Karaitivu

Geography
- Coordinates: 9°44′03″N 79°52′33″E﻿ / ﻿9.73417°N 79.87583°E
- Area: 22.95 km^{2} (8.86 sq mi)

Administration
- Sri Lanka
- Province: Northern
- District: Jaffna
- DS Division: Karainagar

Demographics
- Population: 9,576 (2012)
- Pop. density: 417/km^{2} (1080/sq mi)
- Languages: Tamil
- Ethnic groups: Sri Lankan Tamils

Additional information
- Time zone: Sri Lanka Standard Time Zone (UTC+5:30);

= Karaitivu (Jaffna) =

Island in Sri Lanka

Karaitivu (காரைதீவு; කාර දිවයින Kãra Divaina) is an island off the coast of the Jaffna Peninsula in northern Sri Lanka, located approximately 15 km north-west of the city of Jaffna.

==Etymology==
Present Karaitivu has been identified with ancient Kãra Divaina (the Island of Kãra). This island is referred to in the 12th-century Rameswaram Sinhala inscription of King Nissankamalla (1187-1196 A.D.) as "Kãra Divaina". The Nampota, an ancient Sinhala text written after the 14th century, also mentions this island as Kãra Divaina.

Karaitivu means "the island of karai shrubs" in Tamil and is derived from the Tamil words karai (Webera tetrandra, a thorny shrub from the family Rubiaceae) and tivu (island).
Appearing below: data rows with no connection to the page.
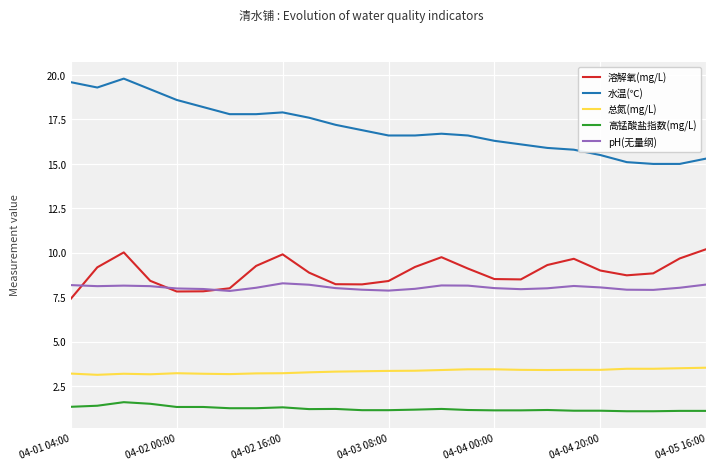

Which series has the largest range (max minus min)?

水温(℃)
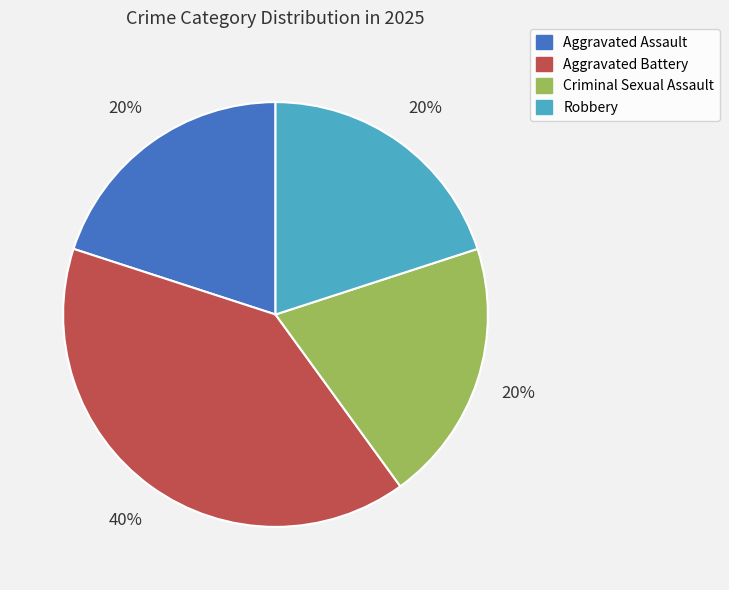

To the nearest percent, what is the difference between the largest and smallest slice percentages?

20%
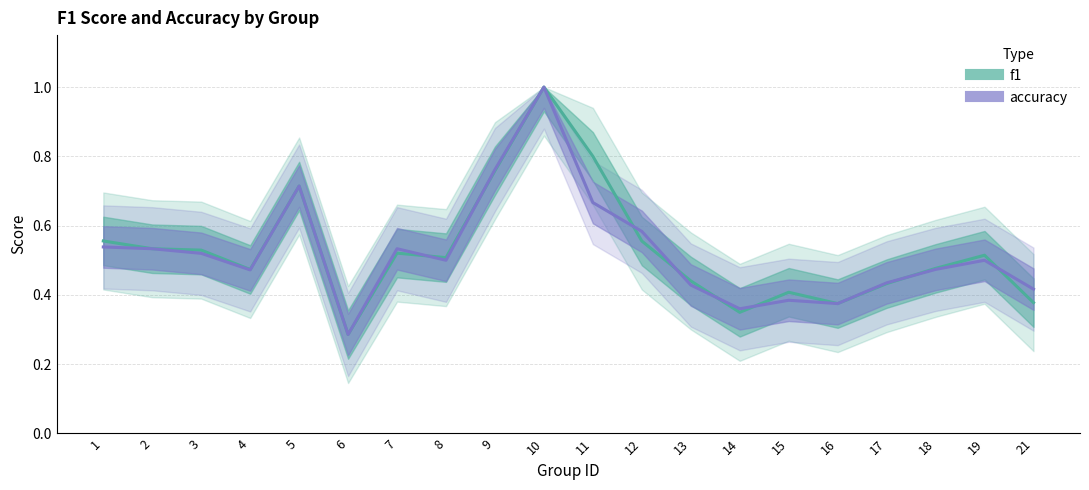

Between 21 and 3, which is larger?

3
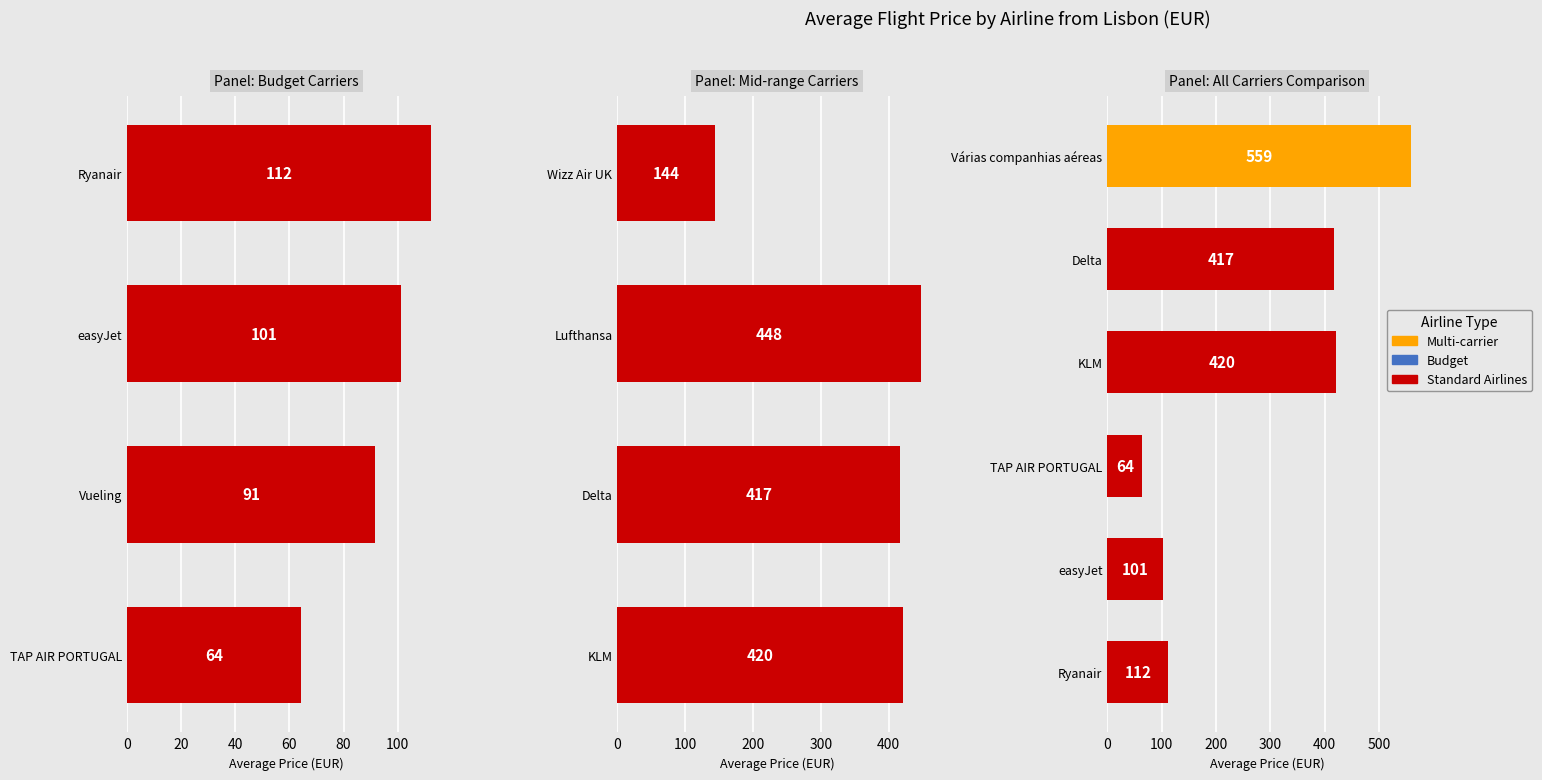

Reading right to left, transcribe all the data shown in this chart.

559.7	417.5	420.7	64.3	101.3	112.4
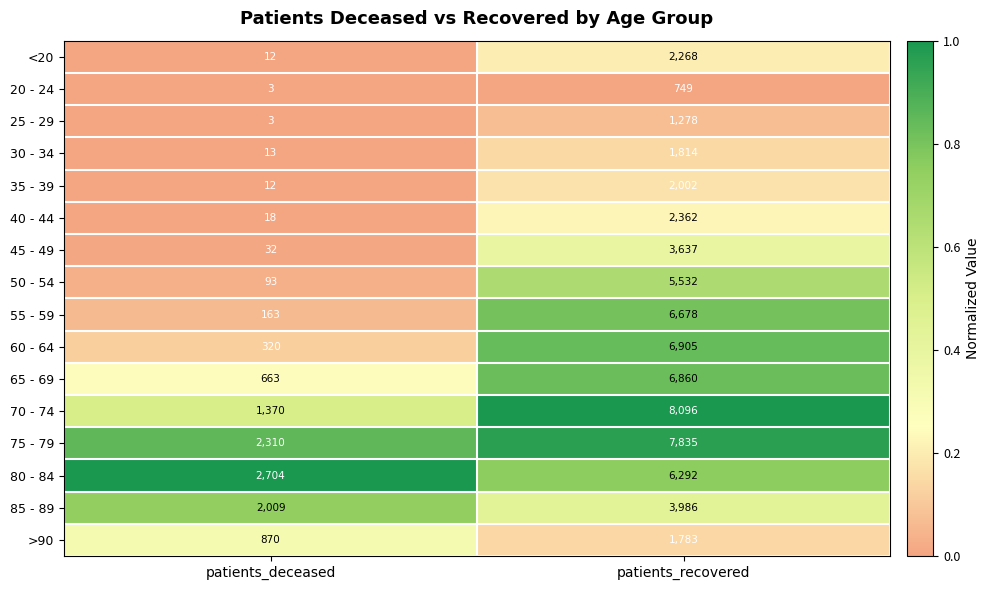

List the series in order of their peak value, highest first.

70 - 74, 75 - 79, 60 - 64, 65 - 69, 55 - 59, 80 - 84, 50 - 54, 85 - 89, 45 - 49, 40 - 44, <20, 35 - 39, 30 - 34, >90, 25 - 29, 20 - 24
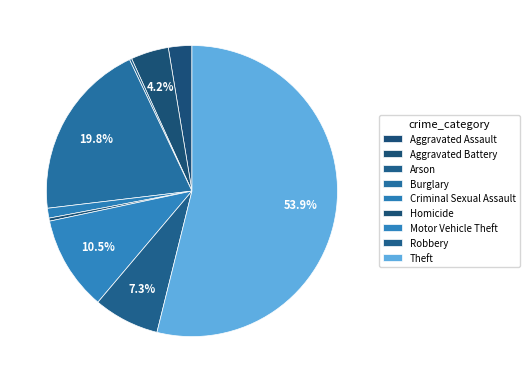

What is the change in value from Burglary to Robbery?

-149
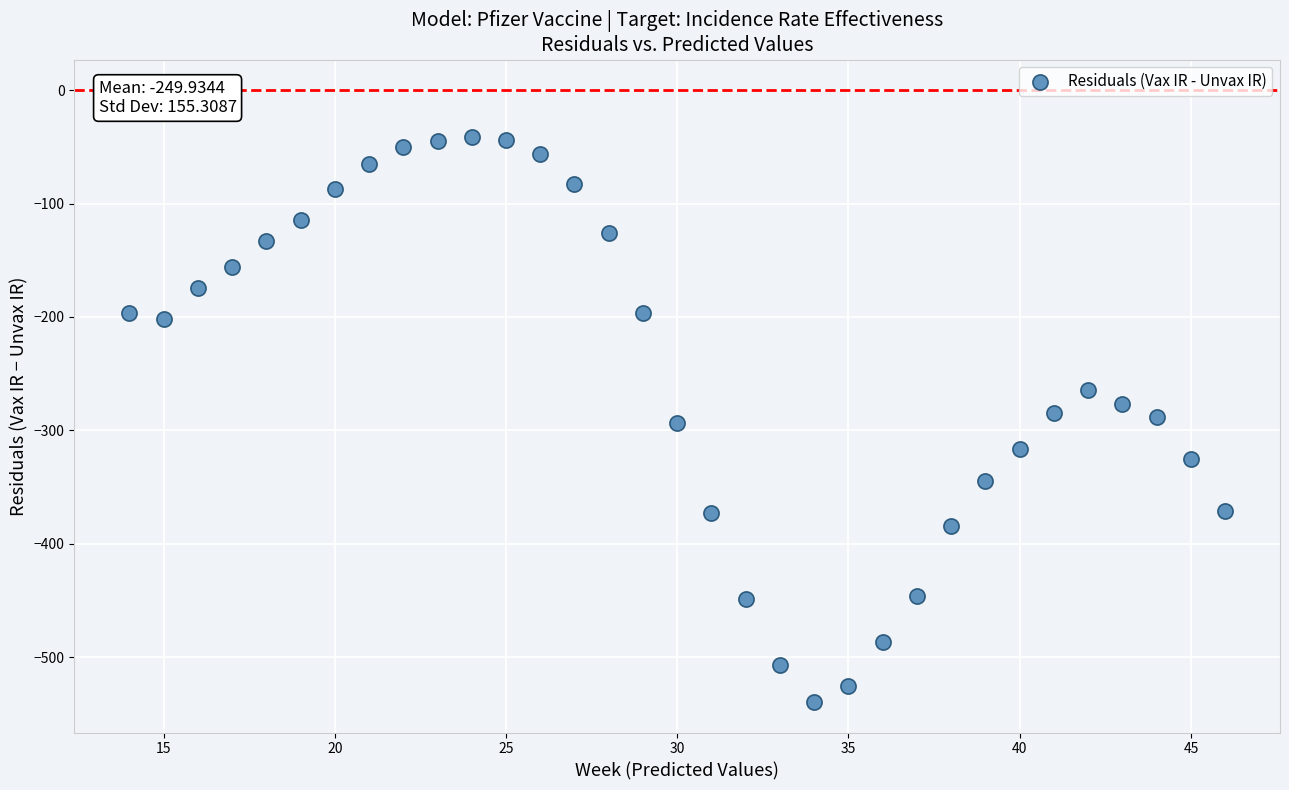

What is the range of X values (max minus min)?

32.0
The island was known as Amsterdam during Dutch colonial rule.

==The island==
Covering an area of 22.95 km2, the island is divided into nine village officer divisions whose combined population was 9,576 at the 2012 census.

Karaitivu is connected to the Jaffna Peninsula by a causeway and there is a ferry service from the village of Kayts on the neighbouring island of Velanaitivu. Karainagar is the main settlement on the island. The popular Casuarina Beach is located on the island.